Si è svolto presso l’Aula Consiliare del Comune di Sarno (SA) l’incontro di presentazione del nuovo progetto promosso da Agro Solidale, dedicato al potenziamento dei servizi di assistenza scolastica specialistica per alunni con disabilità.
L’iniziativa ha visto la partecipazione di amministratori locali, dirigenti scolastici, famiglie e rappresentanti delle cooperative accreditate che da anni collaborano con il consorzio, confermando una rete di solidarietà e professionalità al servizio della comunità.

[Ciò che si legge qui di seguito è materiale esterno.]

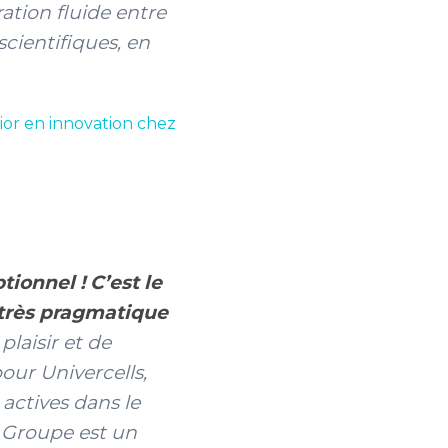
tion fluide entre
cientifiques, en
ior en innovation chez
ionnel ! C’est le
n très pragmatique
laisir et de
pour Univercells,
 actives dans le
 Groupe est un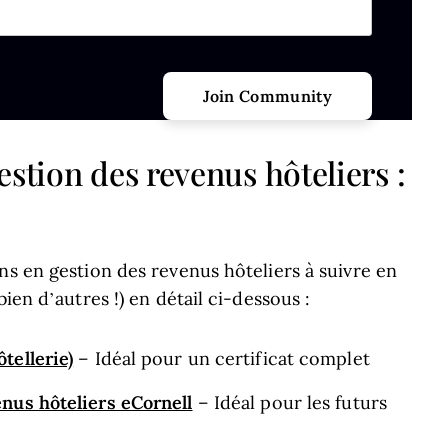
stion des revenus hôteliers :
ns en gestion des revenus hôteliers à suivre en
ien d’autres !) en détail ci-dessous :
tellerie)
– Idéal pour un certificat complet
nus hôteliers eCornell
– Idéal pour les futurs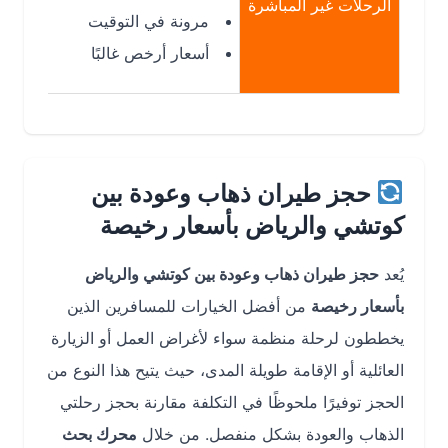
الرحلات غير المباشرة
مرونة في التوقيت
أسعار أرخص غالبًا
حجز طيران ذهاب وعودة بين
كوتشي والرياض بأسعار رخيصة
يُعد
حجز طيران ذهاب وعودة بين كوتشي والرياض
بأسعار رخيصة
من أفضل الخيارات للمسافرين الذين
يخططون لرحلة منظمة سواء لأغراض العمل أو الزيارة
العائلية أو الإقامة طويلة المدى، حيث يتيح هذا النوع من
الحجز توفيرًا ملحوظًا في التكلفة مقارنة بحجز رحلتي
الذهاب والعودة بشكل منفصل. من خلال
محرك بحث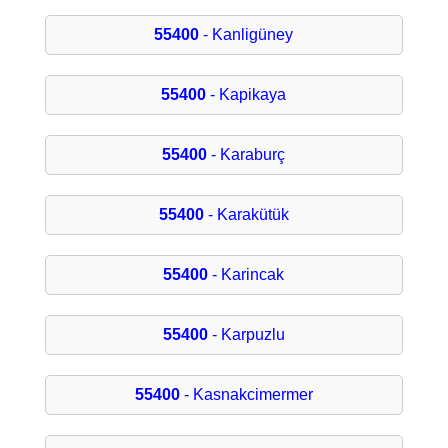
55400
- Kanligüney
55400
- Kapikaya
55400
- Karaburç
55400
- Karakütük
55400
- Karincak
55400
- Karpuzlu
55400
- Kasnakcimermer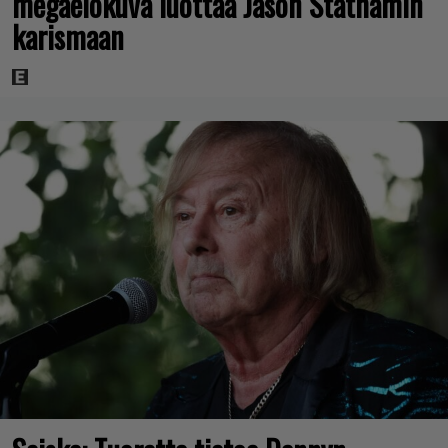
megaelokuva luottaa Jason Stathamin
karismaan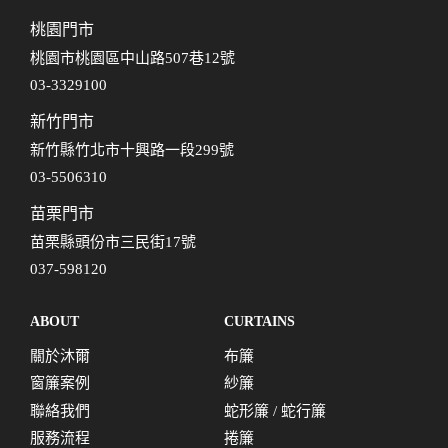
桃園門市
桃園市桃園區中山路507巷12號
03-3329100
新竹門市
新竹縣竹北市十興路一段299號
03-5506310
苗栗門市
苗栗縣頭份市三民街17號
037-598120
ABOUT
CURTAINS
關於沐爾
布簾
窗簾案例
紗簾
聯絡我們
蛇形簾 / 蛇行簾
服務流程
捲簾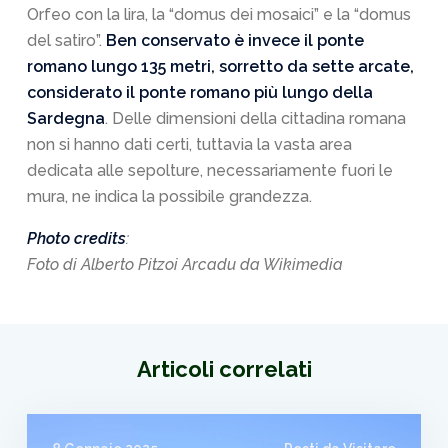
Orfeo con la lira, la “domus dei mosaici” e la “domus
del satiro”.
Ben conservato è invece il ponte
romano lungo 135 metri, sorretto da sette arcate,
considerato il ponte romano più lungo della
Sardegna
. Delle dimensioni della cittadina romana
non si hanno dati certi, tuttavia la vasta area
dedicata alle sepolture, necessariamente fuori le
mura, ne indica la possibile grandezza.
Photo credits
:
Foto di Alberto Pitzoi Arcadu da Wikimedia
Articoli correlati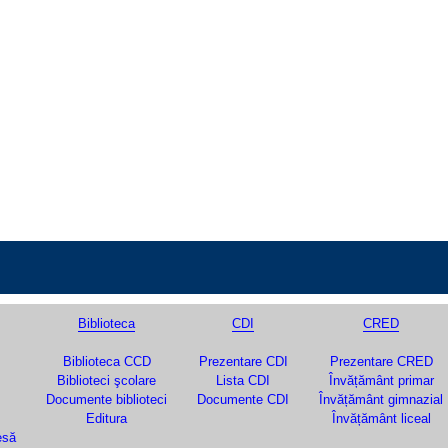
Biblioteca
CDI
CRED
Biblioteca CCD
Prezentare CDI
Prezentare CRED
Biblioteci şcolare
Lista CDI
Învățământ primar
Documente biblioteci
Documente CDI
Învățământ gimnazial
Editura
Învățământ liceal
esă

Durante l’incontro sono state illustrate le realtà cooperative che, grazie all’accreditamento ad Agro Solidale, opereranno nel territorio sarnese a supporto delle scuole e delle famiglie beneficiarie.
L’obiettivo principale resta quello di garantire un percorso educativo inclusivo, fondato su competenza, empatia e continuità nell’assistenza.
Un’attenzione particolare è stata riservata ai ragazzi con disabilità, destinatari dei servizi di assistenza specialistica. Il personale coinvolto, composto da personale specializzato, tra cui operatori socio-sanitari (OSS) e esperti ABA, è stato individuato dalle istituzioni locali per la comprovata esperienza e la formazione specifica nel settore dell’inclusione scolastica.
Le figure professionali affiancheranno gli studenti per l’intero anno scolastico, in un lavoro sinergico con insegnanti, dirigenti e famiglie, al fine di promuovere il benessere dei ragazzi e sostenere il percorso formativo di ciascuno. Tale modello di collaborazione, fondato su un dialogo costante tra istituzioni, scuole e Agro Solidale, rappresenta un esempio virtuoso di come il territorio possa rispondere in maniera concreta ai bisogni educativi speciali.
Nel corso della presentazione, i referenti di Agro Solidale hanno ribadito il valore della rete sociale che unisce enti pubblici e cooperative accreditate, sottolineando come l’obiettivo non sia soltanto l’assistenza, ma la costruzione di un tessuto comunitario solidale, capace di garantire pari opportunità a ogni bambino.
L’incontro si è concluso con un messaggio condiviso da tutti i partecipanti: inclusione e cooperazione restano le parole chiave per un futuro in cui ogni studente possa sentirsi pienamente parte della comunità scolastica e sociale.